Net_connect probe stopped to send ping alarms
search cancel

Net_connect probe stopped to send ping alarms

book

Article ID: 193873

calendar_today

Updated On:

Products

DX Unified Infrastructure Management (Nimsoft / UIM)

Issue/Introduction

We applied a Network Connectivity configuration to group of servers via Monitoring Configuration Service (MCS) UIM was monitoring ping correctly on these servers, but after updating net_connect_mcs_templates to version 3.42, the net_connect probe stopped sending ping alarms.

We noticed that the new profiles created by MCS have incorrect alarm messages configured in the host properties.

So, we changed the alarm messages in one of the profiles to the correct value (MsgConnectOk and MsgConnectFail), interrupted the ICMP protocol on the monitored server and, in this way, it was possible to see the probe generating the alarm correctly.

The problem is that we have hundreds of servers monitored by net_connect and new profiles are created automatically when new servers are added to the MCS group.

Environment

Release : 9.2.0

Component : UIM NET CONNECT

Resolution

In place of using Ping QOS, should use Packet Loss because we have a limitation in Operator Console / Alarm policy for Ping Alarm threshold.

To detect if the Server is down or not reachable, need to configure Packet Loss threshold only.

In the Operator Console / Alarm policy, we have limitation to set threshold for NULL i.e. “-987654321” value.

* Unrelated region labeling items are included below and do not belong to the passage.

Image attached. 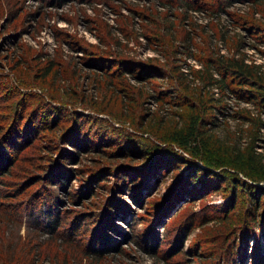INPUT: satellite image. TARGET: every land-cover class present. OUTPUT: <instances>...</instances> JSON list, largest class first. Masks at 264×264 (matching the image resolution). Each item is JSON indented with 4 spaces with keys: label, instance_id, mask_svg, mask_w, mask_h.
<instances>
[{
    "label": "rangeland",
    "instance_id": "1",
    "mask_svg": "<svg viewBox=\"0 0 264 264\" xmlns=\"http://www.w3.org/2000/svg\"><path fill=\"white\" fill-rule=\"evenodd\" d=\"M187 1L193 6L0 0V127L6 128L0 151L14 153V132L24 133L30 123L37 128L2 171L0 244H18L12 264L31 255L39 257L25 264H264V195L218 149L240 140L264 153V126L252 142L247 119L259 113L264 121V114L233 93L213 92L197 74L202 59L217 51L264 66V3ZM155 67L165 73L153 76ZM111 69L123 76H108ZM182 72L193 93L181 89L176 76ZM190 103L204 107L206 135L217 149L195 155L172 141L191 116ZM81 122L73 143L70 128ZM49 165L64 178H46ZM34 173L24 187L23 176ZM106 197L113 205L99 219ZM92 215L97 238H106L94 241L99 251L88 248ZM67 232L73 243H66ZM51 244L57 254L46 249ZM56 244H71L78 257L61 260Z\"/></svg>",
    "mask_w": 264,
    "mask_h": 264
},
{
    "label": "trees",
    "instance_id": "2",
    "mask_svg": "<svg viewBox=\"0 0 264 264\" xmlns=\"http://www.w3.org/2000/svg\"><path fill=\"white\" fill-rule=\"evenodd\" d=\"M230 1H233V0H225L224 3L228 4V3H230ZM165 3L166 2L164 1L162 3V5L164 6ZM224 3L219 4L217 9L220 8V6L222 7V5H224ZM262 3H264V0H254V4H256V6L260 5ZM177 4L183 5L186 7H192L193 6L192 3L190 1H187V0H178ZM221 29H222V26H221ZM170 35L174 36V33L171 32ZM187 42L188 43L182 44L183 46H185V48H189L190 42L189 41H187ZM235 46L240 47V40L239 39L236 42ZM215 52L216 51L214 49L209 50V53H215ZM216 53H217L216 56L215 55H212V56L206 55V57L202 59L204 61V68H202V70L198 71L197 74L200 73L198 79H200L203 82V86H208L209 89L213 88V90H214L213 92H219L222 95L228 94L229 92L233 93L235 95V97L242 99L243 101L248 102L250 104H254L256 106H259L261 109V112L264 114V66H262V65L260 66L259 64L247 63L242 56L241 57L236 56L237 53H235V55H233V53H232L231 56H225L224 54H221L218 51ZM169 63L170 62H167V64H169ZM46 69H48V68H46ZM150 69H153V68H150ZM106 71H107L106 74L108 76H110L111 74H113L114 76L116 75V77H115L116 79L117 78L119 79V78H121V76H123L122 71L120 73H117V71L110 72V71H112V69L106 70ZM151 71L152 72L149 71V73L154 74L153 76L163 75L165 73L161 67H155L154 70H151ZM182 74H184V73L183 72L178 73L176 76L177 81H178L181 89L184 92L186 91L189 93H193V91L189 89L188 84L185 83V78L182 76ZM209 97L210 96L203 98L204 102H202V103H205L204 105H207L206 102L208 101V99H210ZM190 100H193L192 96L190 99L184 97V101H185L184 105H188ZM26 103H28V102H26ZM37 105H38V103H37ZM189 106H190L191 116L188 118L187 121H183L184 123H182V127L177 128L176 130H174L171 133L174 135V136L172 135L173 136L171 138L172 141L175 142L177 145H179L182 148L188 149L190 147L192 149V151L195 153V155H197V153L200 154V152H201L200 150H202V148H205V147L209 148V147L215 145L214 147L217 149L219 147L218 146L219 143H217V142L214 143V141L211 140V137L206 135V129H205L206 127H204V121L208 118H205V116H202V112H201V110H199V109H203L204 107H201L199 105V103L196 104L195 106H194V104L190 103ZM247 119H250V122L252 123V128H253V132L251 134L252 142H253V140L256 141V140L260 139L258 133L260 131V128L264 126V121L261 120L260 114L258 113V115L256 114V116L254 118H247ZM15 123H17L18 125H21V123H22L21 117ZM79 124H80L79 125L80 127L78 126L77 130L70 128V130H71L70 133H72L73 143L78 142V139H77L78 129H80L81 132L83 130L82 129L83 125H81L82 122ZM23 125H25L24 122H23ZM30 125L28 124V125H26V127L24 126L25 127L24 129L22 126L21 129H23V130H21V131H23L24 133H20L17 131L14 132V138H13L14 140L13 141H15L14 146H15V152L16 153L15 152L12 153L11 151H8V149L6 152L0 151V182H2V180H1V177L3 175L2 171L7 169L8 165L12 164L15 157H16V161L18 160L19 155L17 154V152L20 149H22L23 146L28 144L29 141L31 140V138H33V135L35 134L37 128H36V126L32 125L31 123H30ZM0 128L2 129L0 131V143H2L1 141L4 140V134H5L6 128L4 126H1ZM19 135H21V136H19ZM19 137H21V138L19 140H17ZM20 140H22V141H20ZM209 140L212 141L211 144L208 143ZM10 142H12V141H10ZM235 143L237 144V147L234 144L233 145L227 144V145H223L222 147H224V148H222V149L218 148L222 151V153H224L225 156H228V158L223 157V161L227 162L229 164L235 165L236 170L242 172L244 176L249 178L253 182V184L257 186L258 191L264 195V186L257 185V182H259V181L264 182V153L258 152L257 149L255 148L254 143H251L246 147H243L240 144V140L238 141V143L236 140ZM8 152L10 154L5 155V153H8ZM203 156L205 157L204 154L202 155V157ZM207 159H208V156L205 159L203 158V161L207 162ZM41 160H43V159H41ZM41 160H39L38 162H40ZM63 161L64 160H62V162ZM28 163H31V165L34 167V162L29 161ZM169 164L170 163L165 164L164 166L166 167ZM43 167H44V164L37 167L38 171L42 170ZM49 167H50V170H49V173L46 175V178H49L51 180H54V178L59 180L60 177L64 178L65 174L63 176H61L60 173L58 172V169L54 170L52 165H49ZM60 167H61V164H59L58 167H54V168H60ZM66 176H68V174H66ZM23 177H24V180L22 181V183L24 184V187H26L25 184L29 183L31 181V179L34 180L36 178V173L30 174V175H24ZM183 178L186 179L185 176ZM35 195H38V191L35 193ZM50 197H51V199H53L52 203H54V204L59 203V198L56 199L53 197V195H50ZM41 198L42 197H40V196L34 198L35 199L34 202H36L35 205L41 203ZM108 199L109 198L106 197L105 202H104L105 205H108V207L107 208L104 207L103 210H98V212H101L99 219H101V217L105 213H107V211L109 210V207L111 205H113V199L111 200V198H110V200H111L110 202L107 201ZM169 203H171V201ZM254 205L256 206V205H258V203H256V201H255ZM13 207L14 206H11L10 208H13ZM28 207H29V204L27 202H25L24 208L28 209ZM33 210L35 211V209H33ZM0 211H2V210L0 209ZM26 211H28V214H29V210H26ZM11 212H13V211H11ZM98 214H100V213H98ZM60 215H61V213H60ZM92 216L93 217H89L88 219L90 222L89 225H94V232L91 233V237L89 238V240H91V241L93 240V241L91 242V244H89L88 248H93L94 250L99 251V250H101V248H100L101 245L95 243L94 241L96 239L102 238L103 243H104L106 238L105 237L104 238L103 237L97 238L98 225L97 226H95V225L98 223L95 222L96 223L95 224L92 222L93 218L95 217L94 215H92ZM15 217L16 216L9 215V219H12V218L14 219ZM83 218H85V216H83ZM83 218H80V219H83ZM72 220H73V218H72ZM1 221L3 224H6V226H8V225H7V223H4V221L11 222L7 218L5 219L3 217H1ZM52 222H54V221H52ZM76 222L73 221V223H76ZM55 223H57V222H55ZM73 223L71 224V227L74 226ZM58 225H60V224H58ZM56 226L57 225L54 226V229L56 228ZM115 232L119 233V231L117 229ZM65 236L69 238V240H66L67 241L66 243H68V242L73 243L74 242L73 240H75V238L73 236L71 237V234L69 232H67V234ZM104 244H102V245H104ZM55 246L60 247V249L57 248V250H58V252L61 253V260L64 259L67 261V259L70 256L78 257L77 255L74 254L76 252H74L71 249V247H70V246H72L71 244H69V245H67V244H65V245L56 244ZM53 247H54V245L51 244L50 248L46 247V249H48L50 251H54ZM41 249H42V247H41ZM41 251L43 252V250H41ZM231 251H232V249H230V252ZM18 252H19L18 244L13 243L12 240H8L5 243V245L0 244V254H2V256H0V257L4 258V261L0 260L1 261L0 264H6V263L8 264V261L11 264L15 263L14 262L15 257L17 258L19 256ZM42 252H41V254H42ZM44 252L47 253V251H44ZM45 253H43L42 255H45ZM54 253L57 254L55 251H54ZM38 257H39V255H37L36 257L34 255H31L29 257V259L27 258V260H25L24 262L25 263L26 262L31 263L32 260L34 261V258L38 259ZM227 264H230V263H227Z\"/></svg>",
    "mask_w": 264,
    "mask_h": 264
}]
</instances>
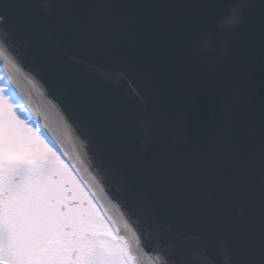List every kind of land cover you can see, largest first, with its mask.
<instances>
[{"label": "water", "instance_id": "obj_1", "mask_svg": "<svg viewBox=\"0 0 264 264\" xmlns=\"http://www.w3.org/2000/svg\"><path fill=\"white\" fill-rule=\"evenodd\" d=\"M233 3L0 0L3 75L135 264H264V0L218 31Z\"/></svg>", "mask_w": 264, "mask_h": 264}, {"label": "snow or ice", "instance_id": "obj_2", "mask_svg": "<svg viewBox=\"0 0 264 264\" xmlns=\"http://www.w3.org/2000/svg\"><path fill=\"white\" fill-rule=\"evenodd\" d=\"M250 94L264 108L255 72ZM20 108L11 89L0 86V264H130L128 246L95 242L109 235L107 228L85 211L65 213L56 180L66 174L64 165Z\"/></svg>", "mask_w": 264, "mask_h": 264}, {"label": "clouds", "instance_id": "obj_3", "mask_svg": "<svg viewBox=\"0 0 264 264\" xmlns=\"http://www.w3.org/2000/svg\"><path fill=\"white\" fill-rule=\"evenodd\" d=\"M248 7V0H234L232 6L228 9L227 15H225L221 20L218 21L216 28L218 31L227 32L232 29H237L241 26L244 18L245 9ZM197 51L203 58H211L215 56L218 52L227 54L229 51V45L226 43L217 45L214 42L213 36L211 34L202 36L197 42ZM190 139L187 133H181L173 137V143H187ZM264 182V178H262ZM222 252L223 264H232V257L229 253Z\"/></svg>", "mask_w": 264, "mask_h": 264}, {"label": "flooded vegetation", "instance_id": "obj_4", "mask_svg": "<svg viewBox=\"0 0 264 264\" xmlns=\"http://www.w3.org/2000/svg\"><path fill=\"white\" fill-rule=\"evenodd\" d=\"M49 144V143H48ZM50 145V144H49ZM52 147V146H51ZM53 151H56L54 147ZM75 175V174H74ZM76 179L78 180V182L80 183L81 187L83 188L85 195L87 200L84 195H82V197L80 199L76 198V193L72 190H67L66 192L62 193L61 188H60V197H61V201L64 203L65 207H64V211L65 213L72 215L74 213V211H85L86 215L90 214L89 210V206L90 209L94 210L95 214L99 217L94 218V223L97 225V227H99V225H103L105 228H107L109 235H105V236H97L95 238V242L97 244L100 243H104V244H109V245H113L116 247H119L121 245H123L120 240L114 235V233L111 232V228L108 225V223L106 222L104 216L102 215L98 205L95 203V201L93 200L92 196L90 195V193L86 190V188L81 184V182L79 181V179L77 178V176L75 175ZM56 180H59V177L56 178ZM69 185H66V188H68ZM102 217V218H101ZM112 233V234H111ZM130 264H134V258L133 260L130 262Z\"/></svg>", "mask_w": 264, "mask_h": 264}, {"label": "rangeland", "instance_id": "obj_5", "mask_svg": "<svg viewBox=\"0 0 264 264\" xmlns=\"http://www.w3.org/2000/svg\"><path fill=\"white\" fill-rule=\"evenodd\" d=\"M1 74H2V70L0 68V75ZM0 86L9 87L8 82H7V79H4L3 81H0ZM13 99L15 100L14 95H13ZM20 104H21V108L19 110L22 113V115L25 116V117H27L28 119H31L30 113H28L29 111L27 112L26 107L22 103H20ZM28 126L30 128H32L29 124H28ZM57 156L59 157L58 154H57ZM59 159H60L61 163L64 165V168H65V171H66V174L63 177H59V180H58V182L60 183V188H61L62 193L66 192L67 190H72V191H74L76 193V196H77L76 198L80 199L82 197V195H84V197L86 198L87 195H85V192H84L83 188L81 187L80 183L78 182V180L76 179L75 175L72 173V171L70 170V168L67 167V165L61 160L60 157H59ZM67 184L69 185L68 188H66V185ZM87 200H89V199H87ZM93 210H95V209H93ZM88 216L91 217V219H92L93 222H95L94 221V218H97L98 217L96 214H95V216H92L91 211H90V214ZM111 232H112V230H111ZM120 242L123 244V241H120Z\"/></svg>", "mask_w": 264, "mask_h": 264}]
</instances>
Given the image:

If the Server is down or not reachable we get ping response time NULL which is not being handled by Alarm Policy. It is handled if we are using legacy profile, Admin console or IM GUI as alarm is managed by Probe and it handle NULL value for ping Alarm.

Need to set Packet Loss Threshold condition below 10-15% for detecting the machine is down as I can see we are getting value between 20 to 50%  in case of Server is not getting successful ping.

When using MCS enhance template, you should not configure net_connect using any other mean like Admin console or IM GUI. Also we need to check whether Alarm policy applied correctly or not on net_connect robot host.